Reflecting on the model, some Epistemological concerns may be:
Data Quality Crucial Issues that cannot be measured.In the real-world, the final success measure would depend on whether human analysis concluded these are, in fact, good investment house. We cannot account for things like data entry errors, either genuine or bad-faith. For example, someone trying to sell their house will have in their best interest to sugar-coat issues and exaggerate quality. The top undervalued house may have hidden structural issues that the model cannot predict. Ultimately, we can only provide a list of potential good choices, but not a definitive “buy this” model. Nonethless, the client may use the model to guide strategy and further research only the houses that suggest highest profits, saving time and money.

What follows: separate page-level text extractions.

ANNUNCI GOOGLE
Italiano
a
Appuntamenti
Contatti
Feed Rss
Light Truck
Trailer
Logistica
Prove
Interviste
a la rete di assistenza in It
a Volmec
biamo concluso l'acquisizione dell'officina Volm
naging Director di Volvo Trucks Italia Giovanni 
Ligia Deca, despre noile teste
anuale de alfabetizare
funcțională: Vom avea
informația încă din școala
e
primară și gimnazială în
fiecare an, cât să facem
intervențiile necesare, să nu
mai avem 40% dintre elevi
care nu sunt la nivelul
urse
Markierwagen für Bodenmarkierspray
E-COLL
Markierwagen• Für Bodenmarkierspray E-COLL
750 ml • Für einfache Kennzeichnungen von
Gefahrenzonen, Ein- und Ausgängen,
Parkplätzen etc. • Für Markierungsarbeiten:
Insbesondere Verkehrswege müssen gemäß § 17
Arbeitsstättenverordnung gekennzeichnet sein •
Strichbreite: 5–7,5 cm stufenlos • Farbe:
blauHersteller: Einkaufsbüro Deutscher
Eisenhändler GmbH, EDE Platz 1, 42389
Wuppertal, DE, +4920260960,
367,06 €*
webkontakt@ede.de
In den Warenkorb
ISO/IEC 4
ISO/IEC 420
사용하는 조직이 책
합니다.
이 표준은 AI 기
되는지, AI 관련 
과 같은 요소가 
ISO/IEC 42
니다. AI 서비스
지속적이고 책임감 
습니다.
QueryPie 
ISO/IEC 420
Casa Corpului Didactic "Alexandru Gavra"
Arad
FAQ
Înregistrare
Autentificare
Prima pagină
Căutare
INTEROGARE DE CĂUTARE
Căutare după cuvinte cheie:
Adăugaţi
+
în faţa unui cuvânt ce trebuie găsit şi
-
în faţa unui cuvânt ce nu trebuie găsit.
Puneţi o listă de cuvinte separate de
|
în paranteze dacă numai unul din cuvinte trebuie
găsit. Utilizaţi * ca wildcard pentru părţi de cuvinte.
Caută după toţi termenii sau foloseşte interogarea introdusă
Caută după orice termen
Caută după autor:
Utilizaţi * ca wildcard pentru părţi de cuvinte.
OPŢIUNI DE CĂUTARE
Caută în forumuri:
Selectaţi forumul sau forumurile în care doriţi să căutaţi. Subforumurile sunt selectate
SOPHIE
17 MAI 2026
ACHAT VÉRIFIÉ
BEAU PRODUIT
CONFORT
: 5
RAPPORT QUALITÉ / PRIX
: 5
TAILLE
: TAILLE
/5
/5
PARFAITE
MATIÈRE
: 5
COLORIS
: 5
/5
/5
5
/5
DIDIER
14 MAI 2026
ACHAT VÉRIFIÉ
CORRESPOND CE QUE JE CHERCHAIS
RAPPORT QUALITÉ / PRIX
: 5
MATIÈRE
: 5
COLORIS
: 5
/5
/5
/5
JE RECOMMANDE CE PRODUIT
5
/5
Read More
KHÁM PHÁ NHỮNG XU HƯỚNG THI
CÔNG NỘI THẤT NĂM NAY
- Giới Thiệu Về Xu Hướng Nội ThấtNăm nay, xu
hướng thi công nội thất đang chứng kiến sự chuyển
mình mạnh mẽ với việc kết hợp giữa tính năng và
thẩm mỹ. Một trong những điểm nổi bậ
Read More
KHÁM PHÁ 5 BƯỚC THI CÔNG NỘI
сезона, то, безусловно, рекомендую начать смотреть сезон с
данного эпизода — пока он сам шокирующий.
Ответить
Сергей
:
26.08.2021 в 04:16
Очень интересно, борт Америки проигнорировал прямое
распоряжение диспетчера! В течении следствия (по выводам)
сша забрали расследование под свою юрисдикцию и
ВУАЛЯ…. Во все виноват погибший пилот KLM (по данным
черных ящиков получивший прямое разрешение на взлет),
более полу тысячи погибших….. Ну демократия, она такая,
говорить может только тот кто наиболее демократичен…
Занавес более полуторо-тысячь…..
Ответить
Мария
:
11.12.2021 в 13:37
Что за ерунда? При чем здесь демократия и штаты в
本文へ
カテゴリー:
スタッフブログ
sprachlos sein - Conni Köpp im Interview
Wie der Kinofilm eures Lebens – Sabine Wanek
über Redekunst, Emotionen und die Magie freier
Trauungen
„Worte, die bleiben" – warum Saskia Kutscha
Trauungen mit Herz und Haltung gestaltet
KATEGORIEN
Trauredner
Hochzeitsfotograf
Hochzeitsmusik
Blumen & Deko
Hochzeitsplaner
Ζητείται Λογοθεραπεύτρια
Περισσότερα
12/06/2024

Ethical Concern: is the client being unethical in their search to buy houses below fair-market value? In the current scenario of housing insecurity and gentrification, what are the ethical concerns with generating a model that will be used to determine which houses are being under-sold? Ultimately, the answer will depend heavily on the situation of the town, the state of the housing market, etc.